[6] Mas here cites at length a writing by the Augustinian Casimiro Diaz, which instructs parish priests in their duties; they are warned against trading or engaging in any business or manufacture directly or indirectly.

[7] Father Juan Ferrando, professor of canons in the college of Santo Tomás of Manila, to whom I gave the manuscript of this chapter to read, wrote in the margin the following note, which is very just and timely; and as such I insert it, in order to counteract the statement which has given occasion for it, and which I wrote in the heat of composition, simply through heedlessness and inadvertence. “In no way can the cura make use of what he learns in the confessional for the exterior government.
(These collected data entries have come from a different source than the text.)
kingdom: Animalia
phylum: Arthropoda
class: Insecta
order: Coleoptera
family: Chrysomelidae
By its means one may better understand the character of the Indian, but the cura can never make use of it for the investigations that the government exacts. 1 believe that it will be impossible to print this statement without doing harm to the confessional and to the curas.”—Mas.

[8] “When Juan Salcedo conquered the Ilocos, he found a caste of nobles amongst them who possessed all the riches of the country, and treated the cailianes, or serfs, with great rigour.
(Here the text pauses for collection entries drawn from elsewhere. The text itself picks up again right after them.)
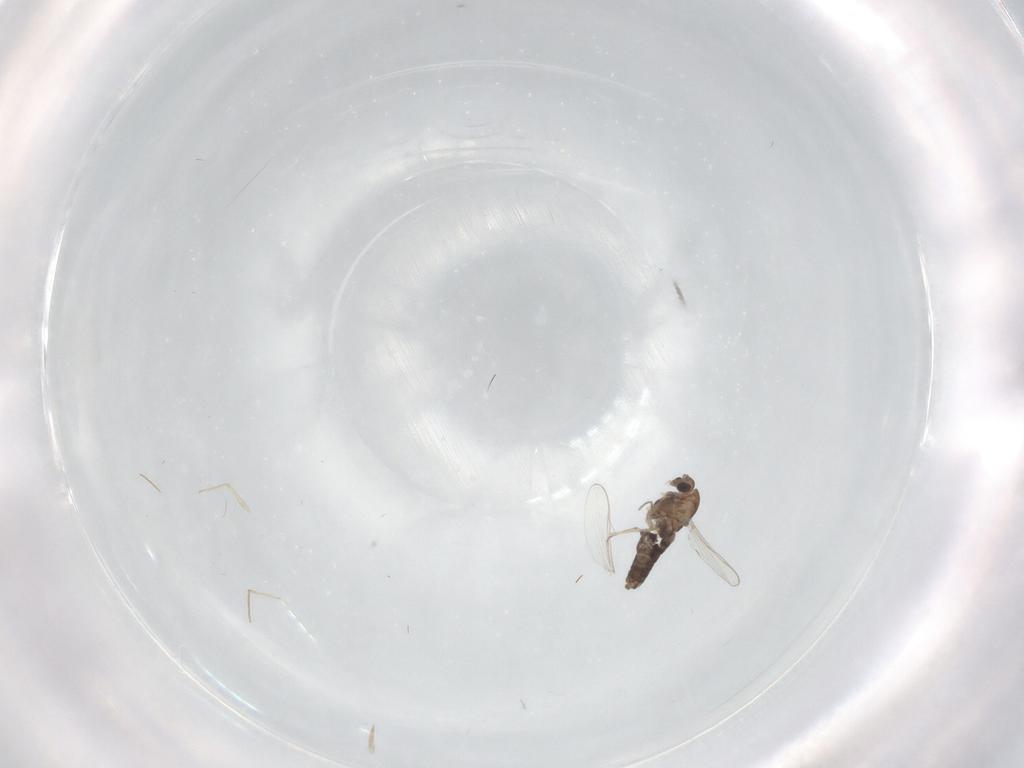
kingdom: Animalia
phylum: Arthropoda
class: Insecta
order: Diptera
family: Chironomidae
“The common people [among the Igorrotes] are in a kind of bondage to the nobles, and cultivate their land for them. In Lepanto they are called cailianes as in Ilocos.” (Sawyer’s Inhabitants of the Philippines, pp. 251, 256.)

[9] The famous bridge which joins the capital with the barrio of Binondo was directed by the Recollect, Fray Lucas de Jesus Maria. Another religious has lately constructed another bridge in Iloilo, which is said to be very fine. The government sent him a cross on that account. His name was Fray Simon de San Agustin. Almost all the advances in agriculture and the arts which have made in the islands since the arrival of the Spaniards are due to the religious, as was also the abolition of slavery.—Mas.

[10] Spanish, pax octaviana, referring to the Roman emperor Octavian and the peaceful condition of his empire.

[11] “This proposition, founded on the common opinion of those who have seen none except the curacies of the rich and well-populated provinces, cannot be maintained in any manner. In the environs of Manila, where the food and services cost dearer than in the city itself, the cura in charge of a village which does not number more than one thousand tributes cannot live with decency. For here also generally fails what you say in another place, namely, that the cura’s income can be adjusted at a peso for each tribute. In the distant provinces—as, for instance, Cagayan and other distant parts—since food and services are very cheap, and the cura does not have to spend anything except on the things that he requests from Manila, if the village reaches 500 tributes it will be sufficient for him, but not below the said number; and even in the first case, if he has a sufficient number of masses to apply with alms, which rarely happens. I pray you now to consider the fact that the majority of the villages of the archbishopric do not exceed 1,000 tributes, and those of the other bishoprics 500. What would you say it you knew what passes in the villages that even preserve the names of missions? The government gives them a small stipend, of less than 300 pesos, and a few cabans of palay. On this they have to support themselves, as well as the church edifice and divine worship, as there are no fees on the part of the village; for as missionaries they do not have parochial fees. Consequently, if they wish to live with some comfort, they have to engage in stockraising; and those who do not possess a somewhat regulated conscience will have to devote themselves to unseemly traffic.” (Note of Father Juan Ferrando, written on the margin of the manuscript of this chapter.)—Mas.

[12] Peso fuerte or duro, the “strong” or “hard” dollar; the “piece of eight,” or peso of eight reals. See Vols. III, p. 177, and XII, p. 73.

[13] Spanish, el [libro] de cuarenta; literally, “the book of forty leaves,” meaning a pack of cards.

[14] Any man who is willing to work is able not only to live, but to become rich.—Mas.